18. With respect to public pay telephone service, the Commission considers that immediate wholesale replacement by Canadian carriers of their public pay telephones would be prohibitive at this time. The Commission considers that Canadian carriers involved in the provision of public pay telephones should be required to install sets that provide, at a minimum, certain functionalities, as set out below, when they replace or upgrade their existing sets or when they install pay telephones in new locations.
19. Furthermore, the Commission finds that, in the absence of carriers proving to the Commission that there would be undue hardship, failure to install sets with the functionalities set out below when upgrading or replacing existing sets or when installing pay telephones in new locations would constitute unjust discrimination contrary to subsection 27(2) of the Act.
20. In light of the foregoing, the Commission orders that Canadian carriers, including wireless carriers and non-dominant carriers:
a) provide to subscribers, upon request, billing statements in Braille, large print, on computer diskette, or in any other alternative format mutually agreed upon between the Canadian carrier and the subscriber;
b) provide to subscribers, upon request, bill inserts informing them about new services or changes in rates for existing services, and any bill inserts mandated from time to time by the Commission, in Braille, large print, on computer diskette, or in any other alternative format mutually agreed upon between the Canadian carrier and the subscriber; and
c) offering directory assistance, provide to their visually impaired subscribers an insert in Braille advising such subscribers of the availability, upon request, of billing statements and bill inserts in alternative formats.

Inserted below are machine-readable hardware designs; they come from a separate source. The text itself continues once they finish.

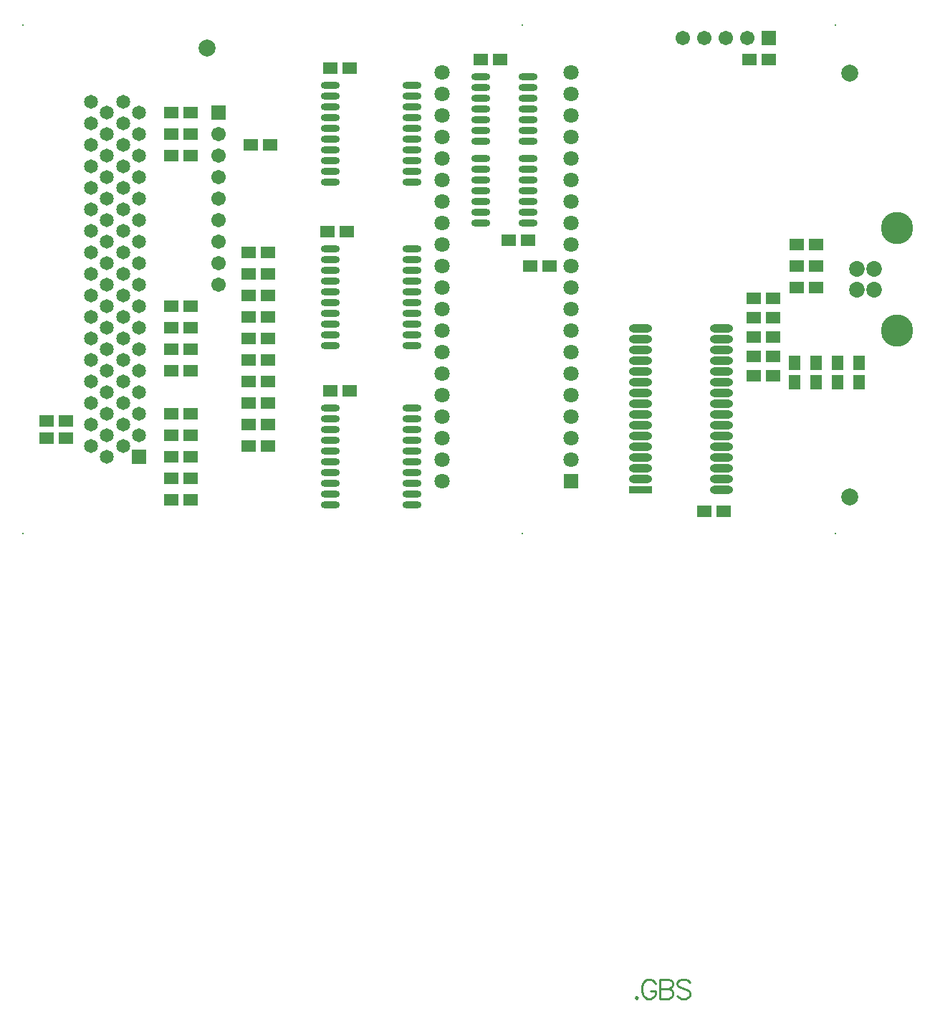
<source format=gbs>
%FSLAX44Y44*%
%MOMM*%
G71*
G01*
G75*
%ADD10C,0.2000*%
%ADD11O,2.0320X0.6096*%
%ADD12R,1.5240X1.2700*%
%ADD13R,1.5240X1.5240*%
%ADD14R,1.9050X0.4064*%
%ADD15R,0.4064X1.9050*%
%ADD16R,1.2700X1.5240*%
%ADD17O,0.6000X2.2000*%
%ADD18O,0.6000X2.2000*%
%ADD19R,0.9144X0.9144*%
%ADD20R,0.9144X1.2700*%
%ADD21R,1.5000X0.4000*%
%ADD22R,1.2700X0.9144*%
%ADD23C,1.0000*%
%ADD24C,0.3000*%
%ADD25C,0.6000*%
%ADD26C,0.8000*%
%ADD27C,0.5000*%
%ADD28C,0.2540*%
%ADD29C,0.2286*%
%ADD30C,3.6000*%
%ADD31C,1.6510*%
%ADD32C,1.4500*%
%ADD33R,1.4500X1.4500*%
%ADD34C,1.5000*%
%ADD35R,1.5000X1.5000*%
%ADD36R,1.6000X1.6000*%
%ADD37C,1.6000*%
%ADD38C,0.8000*%
%ADD39O,2.5400X0.7500*%
%ADD40R,2.5400X0.7500*%
%ADD41C,0.4000*%
%ADD42C,0.7000*%
%ADD43C,0.2500*%
%ADD44C,0.3048*%
%ADD45C,0.1500*%
%ADD46O,2.2352X0.8128*%
%ADD47R,1.7272X1.4732*%
%ADD48R,1.7272X1.7272*%
%ADD49R,2.1082X0.6096*%
%ADD50R,0.6096X2.1082*%
%ADD51R,1.4732X1.7272*%
%ADD52O,0.8032X2.4032*%
%ADD53O,0.8032X2.4032*%
%ADD54R,1.1176X1.1176*%
%ADD55R,1.1176X1.4732*%
%ADD56R,1.7032X0.6032*%
%ADD57R,1.4732X1.1176*%
%ADD58C,2.0000*%
%ADD59C,3.8032*%
%ADD60C,1.8542*%
%ADD61C,1.6532*%
%ADD62R,1.6532X1.6532*%
%ADD63C,1.7032*%
%ADD64R,1.7032X1.7032*%
%ADD65R,1.8032X1.8032*%
%ADD66C,1.8032*%
%ADD67C,0.2032*%
%ADD68O,2.7432X0.9532*%
%ADD69R,2.7432X0.9532*%
D29*
X2872684Y1389144D02*
X2871596Y1388055D01*
X2872684Y1386967D01*
X2873772Y1388055D01*
X2872684Y1389144D01*
X2895104Y1404380D02*
X2894016Y1406557D01*
X2891839Y1408734D01*
X2889662Y1409822D01*
X2885309D01*
X2883132Y1408734D01*
X2880956Y1406557D01*
X2879867Y1404380D01*
X2878779Y1401115D01*
Y1395674D01*
X2879867Y1392409D01*
X2880956Y1390232D01*
X2883132Y1388055D01*
X2885309Y1386967D01*
X2889662D01*
X2891839Y1388055D01*
X2894016Y1390232D01*
X2895104Y1392409D01*
Y1395674D01*
X2889662D02*
X2895104D01*
X2900328Y1409822D02*
Y1386967D01*
Y1409822D02*
X2910123D01*
X2913388Y1408734D01*
X2914476Y1407645D01*
X2915565Y1405469D01*
Y1403292D01*
X2914476Y1401115D01*
X2913388Y1400027D01*
X2910123Y1398939D01*
X2900328D02*
X2910123D01*
X2913388Y1397850D01*
X2914476Y1396762D01*
X2915565Y1394585D01*
Y1391320D01*
X2914476Y1389144D01*
X2913388Y1388055D01*
X2910123Y1386967D01*
X2900328D01*
X2935916Y1406557D02*
X2933740Y1408734D01*
X2930475Y1409822D01*
X2926122D01*
X2922856Y1408734D01*
X2920680Y1406557D01*
Y1404380D01*
X2921768Y1402204D01*
X2922856Y1401115D01*
X2925033Y1400027D01*
X2931563Y1397850D01*
X2933740Y1396762D01*
X2934828Y1395674D01*
X2935916Y1393497D01*
Y1390232D01*
X2933740Y1388055D01*
X2930475Y1386967D01*
X2926122D01*
X2922856Y1388055D01*
X2920680Y1390232D01*
D46*
X2510916Y2465197D02*
D03*
Y2427097D02*
D03*
Y2401697D02*
D03*
Y2388997D02*
D03*
Y2376297D02*
D03*
Y2363597D02*
D03*
Y2350897D02*
D03*
X2607436D02*
D03*
Y2363597D02*
D03*
Y2376297D02*
D03*
Y2388997D02*
D03*
Y2401697D02*
D03*
Y2414397D02*
D03*
Y2439797D02*
D03*
Y2452497D02*
D03*
X2510916Y2439797D02*
D03*
Y2414397D02*
D03*
X2607436Y2427097D02*
D03*
Y2465197D02*
D03*
X2510916Y2452497D02*
D03*
X2744596Y2424557D02*
D03*
Y2411857D02*
D03*
Y2437257D02*
D03*
Y2475357D02*
D03*
X2607436Y2170557D02*
D03*
Y2195957D02*
D03*
Y2246757D02*
D03*
X2510916Y2234057D02*
D03*
Y2157857D02*
D03*
Y2183257D02*
D03*
X2607436Y2221357D02*
D03*
X2510916Y2208657D02*
D03*
X2688716Y2475357D02*
D03*
Y2462657D02*
D03*
Y2449957D02*
D03*
Y2437257D02*
D03*
Y2424557D02*
D03*
Y2411857D02*
D03*
Y2399157D02*
D03*
X2744596D02*
D03*
Y2449957D02*
D03*
Y2462657D02*
D03*
Y2302637D02*
D03*
X2688716Y2378837D02*
D03*
X2607436Y2272157D02*
D03*
Y2259457D02*
D03*
Y2234057D02*
D03*
Y2208657D02*
D03*
Y2183257D02*
D03*
Y2157857D02*
D03*
X2510916Y2170557D02*
D03*
Y2195957D02*
D03*
Y2221357D02*
D03*
Y2246757D02*
D03*
Y2259457D02*
D03*
Y2272157D02*
D03*
X2688716Y2302637D02*
D03*
Y2328037D02*
D03*
Y2315337D02*
D03*
X2744596D02*
D03*
X2688716Y2340737D02*
D03*
X2744596Y2353437D02*
D03*
X2688716D02*
D03*
X2744596Y2366137D02*
D03*
Y2328037D02*
D03*
Y2340737D02*
D03*
Y2378837D02*
D03*
X2688716Y2366137D02*
D03*
X2510916Y2084197D02*
D03*
Y2071497D02*
D03*
X2607436Y1969897D02*
D03*
Y2084197D02*
D03*
X2510916Y2046097D02*
D03*
Y2020697D02*
D03*
Y1995297D02*
D03*
Y1969897D02*
D03*
X2607436Y1995297D02*
D03*
Y2020697D02*
D03*
Y2046097D02*
D03*
Y2071497D02*
D03*
X2510916Y2033397D02*
D03*
Y1982597D02*
D03*
Y2058797D02*
D03*
Y2007997D02*
D03*
X2607436Y2033397D02*
D03*
Y1982597D02*
D03*
Y2058797D02*
D03*
Y2007997D02*
D03*
D47*
X2322956Y2001393D02*
D03*
X2345816D02*
D03*
X2416936Y2395067D02*
D03*
X2439796D02*
D03*
X2322956Y1975993D02*
D03*
X2345816D02*
D03*
X2414396Y2039493D02*
D03*
X2437256D02*
D03*
X2414396Y2064893D02*
D03*
X2437256D02*
D03*
X2414396Y2090293D02*
D03*
X2437256D02*
D03*
X2322956Y2128393D02*
D03*
X2345816D02*
D03*
X2322956Y2153793D02*
D03*
X2345816D02*
D03*
X2322956Y2179193D02*
D03*
X2345816D02*
D03*
X2322956Y2204593D02*
D03*
X2345816D02*
D03*
X2322956Y2026793D02*
D03*
X2345816D02*
D03*
X2322956Y2052193D02*
D03*
X2345816D02*
D03*
X2322956Y2077593D02*
D03*
X2345816D02*
D03*
X2414396Y2115693D02*
D03*
X2437256D02*
D03*
X2414396Y2141093D02*
D03*
X2437256D02*
D03*
X2414396Y2166493D02*
D03*
X2437256D02*
D03*
X2414396Y2191893D02*
D03*
X2437256D02*
D03*
X2414396Y2217293D02*
D03*
X2437256D02*
D03*
X2414396Y2242693D02*
D03*
X2437256D02*
D03*
X2414396Y2268093D02*
D03*
X2437256D02*
D03*
X2322956Y2382393D02*
D03*
X2345816D02*
D03*
X2322956Y2407793D02*
D03*
X2345816D02*
D03*
X2322956Y2433193D02*
D03*
X2345816D02*
D03*
X2175636Y2068957D02*
D03*
X2198496D02*
D03*
X2175636Y2048637D02*
D03*
X2198496D02*
D03*
X3062096Y2226437D02*
D03*
X3084956D02*
D03*
X3062096Y2251837D02*
D03*
X3084956D02*
D03*
Y2277237D02*
D03*
X3062096D02*
D03*
X3006216Y2495677D02*
D03*
X3029076D02*
D03*
X2747136Y2251837D02*
D03*
X2769996D02*
D03*
X2721736Y2282317D02*
D03*
X2744596D02*
D03*
X2711576Y2495677D02*
D03*
X2688716D02*
D03*
X2533776Y2104517D02*
D03*
X2510916D02*
D03*
X2507884Y2292477D02*
D03*
X2530744D02*
D03*
X2533776Y2485517D02*
D03*
X2510916D02*
D03*
X3034156Y2122297D02*
D03*
X3011296D02*
D03*
X2952876Y1962277D02*
D03*
X2975736D02*
D03*
X3011295Y2190877D02*
D03*
X3034156D02*
D03*
X3011295Y2168017D02*
D03*
X3034156D02*
D03*
Y2145157D02*
D03*
X3011295D02*
D03*
Y2213737D02*
D03*
X3034156D02*
D03*
D51*
X3110356Y2137537D02*
D03*
Y2114677D02*
D03*
X3084956Y2137537D02*
D03*
Y2114677D02*
D03*
X3059556D02*
D03*
Y2137537D02*
D03*
X3135756Y2114677D02*
D03*
Y2137537D02*
D03*
D58*
X3124916Y2479317D02*
D03*
Y1979317D02*
D03*
X2364916Y2509317D02*
D03*
D59*
X3180516Y2176117D02*
D03*
Y2296517D02*
D03*
D60*
X3133416Y2223817D02*
D03*
Y2248817D02*
D03*
X3153416Y2223817D02*
D03*
Y2248817D02*
D03*
D61*
X2227766Y2395067D02*
D03*
X2265866Y2318867D02*
D03*
X2246816Y2026767D02*
D03*
X2227766Y2445867D02*
D03*
X2265866D02*
D03*
X2246816Y2433167D02*
D03*
X2227766Y2420467D02*
D03*
X2284916Y2433167D02*
D03*
X2265866Y2420467D02*
D03*
X2246816Y2407767D02*
D03*
X2284916D02*
D03*
X2265866Y2395067D02*
D03*
X2246816Y2382367D02*
D03*
X2227766Y2369667D02*
D03*
X2284916Y2382367D02*
D03*
X2265866Y2369667D02*
D03*
X2246816Y2356967D02*
D03*
X2227766Y2344267D02*
D03*
X2284916Y2356967D02*
D03*
X2265866Y2344267D02*
D03*
X2246816Y2331567D02*
D03*
X2227766Y2318867D02*
D03*
X2284916Y2331567D02*
D03*
X2246816Y2306167D02*
D03*
X2227766Y2293467D02*
D03*
X2284916Y2306167D02*
D03*
X2265866Y2293467D02*
D03*
X2246816Y2280767D02*
D03*
X2227766Y2268067D02*
D03*
X2284916Y2280767D02*
D03*
X2265866Y2268067D02*
D03*
X2246816Y2255367D02*
D03*
X2227766Y2242667D02*
D03*
X2284916Y2255367D02*
D03*
X2265866Y2242667D02*
D03*
X2246816Y2229967D02*
D03*
X2227766Y2217267D02*
D03*
X2284916Y2229967D02*
D03*
X2265866Y2217267D02*
D03*
X2246816Y2204567D02*
D03*
X2227766Y2191867D02*
D03*
X2284916Y2204567D02*
D03*
X2265866Y2191867D02*
D03*
X2246816Y2179167D02*
D03*
X2227766Y2166467D02*
D03*
X2284916Y2179167D02*
D03*
X2265866Y2166467D02*
D03*
X2246816Y2153767D02*
D03*
X2227766Y2141067D02*
D03*
X2284916Y2153767D02*
D03*
X2265866Y2141067D02*
D03*
X2246816Y2128367D02*
D03*
X2227766Y2115667D02*
D03*
X2284916Y2128367D02*
D03*
X2265866Y2115667D02*
D03*
X2246816Y2102967D02*
D03*
X2227766Y2090267D02*
D03*
X2284916Y2102967D02*
D03*
X2265866Y2090267D02*
D03*
X2246816Y2077567D02*
D03*
X2227766Y2064867D02*
D03*
X2284916Y2077567D02*
D03*
X2265866Y2064867D02*
D03*
X2246816Y2052167D02*
D03*
X2227766Y2039467D02*
D03*
X2284916Y2052167D02*
D03*
X2265866Y2039467D02*
D03*
D62*
X2284916Y2026767D02*
D03*
D63*
X2378836Y2357117D02*
D03*
Y2306317D02*
D03*
Y2382517D02*
D03*
Y2407917D02*
D03*
Y2331717D02*
D03*
Y2280917D02*
D03*
Y2230117D02*
D03*
Y2255517D02*
D03*
X2927476Y2521077D02*
D03*
X3003676D02*
D03*
X2978276D02*
D03*
X2952876D02*
D03*
D64*
X2378836Y2433317D02*
D03*
X3029076Y2521077D02*
D03*
D65*
X2795396Y1997837D02*
D03*
D66*
Y2023237D02*
D03*
Y2048637D02*
D03*
Y2074037D02*
D03*
Y2099437D02*
D03*
Y2124837D02*
D03*
Y2150237D02*
D03*
Y2175637D02*
D03*
Y2201037D02*
D03*
Y2226437D02*
D03*
Y2251837D02*
D03*
Y2277237D02*
D03*
Y2302637D02*
D03*
Y2328037D02*
D03*
Y2353437D02*
D03*
Y2378837D02*
D03*
Y2404237D02*
D03*
Y2429637D02*
D03*
Y2455037D02*
D03*
Y2480437D02*
D03*
X2642996D02*
D03*
Y2455037D02*
D03*
Y2429637D02*
D03*
Y2404237D02*
D03*
Y2378837D02*
D03*
Y2328037D02*
D03*
Y2302637D02*
D03*
Y2277237D02*
D03*
Y2251837D02*
D03*
Y2226437D02*
D03*
Y2201037D02*
D03*
Y2175637D02*
D03*
Y2150237D02*
D03*
Y2124837D02*
D03*
Y2099437D02*
D03*
Y2074037D02*
D03*
Y2048637D02*
D03*
Y2023237D02*
D03*
Y1997837D02*
D03*
Y2353437D02*
D03*
D67*
X2737916Y1936317D02*
D03*
X3107916D02*
D03*
X2737916Y2536317D02*
D03*
X3107916D02*
D03*
X2147916D02*
D03*
Y1936317D02*
D03*
D68*
X2877196Y2025777D02*
D03*
Y2013077D02*
D03*
X2973196Y2000377D02*
D03*
Y2038477D02*
D03*
Y2051177D02*
D03*
Y2063877D02*
D03*
Y2076577D02*
D03*
Y2101977D02*
D03*
X2877196Y2140077D02*
D03*
X2973196Y2127377D02*
D03*
Y2140077D02*
D03*
Y2152777D02*
D03*
Y2165477D02*
D03*
Y2178177D02*
D03*
X2877196Y2165477D02*
D03*
Y2152777D02*
D03*
X2973196Y2114677D02*
D03*
Y2089277D02*
D03*
Y2025777D02*
D03*
Y2013077D02*
D03*
Y1987677D02*
D03*
X2877196Y2127377D02*
D03*
Y2114677D02*
D03*
Y2101977D02*
D03*
Y2089277D02*
D03*
Y2076577D02*
D03*
Y2063877D02*
D03*
Y2051177D02*
D03*
Y2038477D02*
D03*
Y2000377D02*
D03*
Y2178177D02*
D03*
D69*
Y1987677D02*
D03*
M02*

</source>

21. The Commission further orders that one year after this Order comes into effect, SOCs and Independent Incumbent Local Exchange Carriers:
a) report on steps they have taken to comply with the provisions in paragraph 20 (a), (b), and (c) of this Order; and
b) report on the number of visually impaired persons who requested billing information in alternative formats.
22. The Commission further orders that 60 days after the date of this Order, Canadian carriers involved in the provision of public pay telephones who replace or upgrade their existing sets or who install pay telephones in new locations, install sets providing, at a minimum, the functionalities listed below, unless they can demonstrate that installing such pay telephones would cause undue hardship:
a) a more tactile key pad, larger buttons on the keypad spread further apart than standard sets;
b) bright, contrasting-colour coin and/or card mechanisms to make them easier to see;
c) a feature which enables the user to start the call over if an error is made;
d) a screen which displays context-sensitive dialling instructions in a larger size than can be accommodated with printed instruction cards;
e) a card-reader for a variety of telephone cards; and
f) voice prompts to assist in placing calls or using features.
Laura M. Talbot-Allan
Secretary General
This document is available in alternative format upon request.